- [Try it]: Reproduce the listing exactly, please, with every line intact.

┄┄┄┄┄┄

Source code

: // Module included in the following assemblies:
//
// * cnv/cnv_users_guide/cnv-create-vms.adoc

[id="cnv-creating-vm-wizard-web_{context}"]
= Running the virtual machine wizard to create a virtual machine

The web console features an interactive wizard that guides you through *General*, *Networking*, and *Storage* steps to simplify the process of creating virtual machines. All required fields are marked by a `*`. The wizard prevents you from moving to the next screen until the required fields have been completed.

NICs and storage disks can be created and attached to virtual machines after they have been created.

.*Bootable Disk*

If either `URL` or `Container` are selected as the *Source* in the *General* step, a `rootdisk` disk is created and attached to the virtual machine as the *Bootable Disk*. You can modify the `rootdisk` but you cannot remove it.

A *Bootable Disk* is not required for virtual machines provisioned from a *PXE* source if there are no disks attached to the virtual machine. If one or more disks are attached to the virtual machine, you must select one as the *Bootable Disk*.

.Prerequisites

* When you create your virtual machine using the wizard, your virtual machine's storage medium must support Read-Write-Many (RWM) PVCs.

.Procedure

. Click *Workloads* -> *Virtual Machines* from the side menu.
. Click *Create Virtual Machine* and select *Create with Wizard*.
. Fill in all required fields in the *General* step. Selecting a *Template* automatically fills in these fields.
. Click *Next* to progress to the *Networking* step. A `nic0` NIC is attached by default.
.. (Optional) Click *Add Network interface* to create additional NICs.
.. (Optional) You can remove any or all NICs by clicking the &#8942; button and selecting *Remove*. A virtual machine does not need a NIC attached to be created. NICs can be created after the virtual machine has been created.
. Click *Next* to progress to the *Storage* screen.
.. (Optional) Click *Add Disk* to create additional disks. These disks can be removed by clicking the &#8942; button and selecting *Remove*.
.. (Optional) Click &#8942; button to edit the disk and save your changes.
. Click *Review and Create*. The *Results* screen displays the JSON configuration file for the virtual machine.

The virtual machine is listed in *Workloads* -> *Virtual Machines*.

┄┄┄┄┄┄

- [Solution]:
Source code

: // Module included in the following assemblies:
//
// * cnv/cnv_users_guide/cnv-create-vms.adoc

[id="cnv-creating-vm-wizard-web_{context}"]
= Running the virtual machine wizard to create a virtual machine

The web console features an interactive wizard that guides you through *General*, *Networking*, and *Storage* steps to simplify the process of creating virtual machines. All required fields are marked by a `*`. The wizard prevents you from moving to the next screen until the required fields have been completed.

NICs and storage disks can be created and attached to virtual machines after they have been created.

.*Bootable Disk*

If either `URL` or `Container` are selected as the *Source* in the *General* step, a `rootdisk` disk is created and attached to the virtual machine as the *Bootable Disk*. You can modify the `rootdisk` but you cannot remove it.

A *Bootable Disk* is not required for virtual machines provisioned from a *PXE* source if there are no disks attached to the virtual machine. If one or more disks are attached to the virtual machine, you must select one as the *Bootable Disk*.

.Prerequisites

* When you create your virtual machine using the wizard, your virtual machine's storage medium must support Read-Write-Many (RWM) PVCs.

.Procedure

. Click *Workloads* -> *Virtual Machines* from the side menu.
. Click *Create Virtual Machine* and select *Create with Wizard*.
. Fill in all required fields in the *General* step. Selecting a *Template* automatically fills in these fields.
. Click *Next* to progress to the *Networking* step. A `nic0` NIC is attached by default.
.. (Optional) Click *Add Network interface* to create additional NICs.
.. (Optional) You can remove any or all NICs by clicking the &#8942; button and selecting *Remove*. A virtual machine does not need a NIC attached to be created. NICs can be created after the virtual machine has been created.
. Click *Next* to progress to the *Storage* screen.
.. (Optional) Click *Add Disk* to create additional disks. These disks can be removed by clicking the &#8942; button and selecting *Remove*.
.. (Optional) Click &#8942; button to edit the disk and save your changes.
. Click *Review and Create*. The *Results* screen displays the JSON configuration file for the virtual machine.

The virtual machine is listed in *Workloads* -> *Virtual Machines*.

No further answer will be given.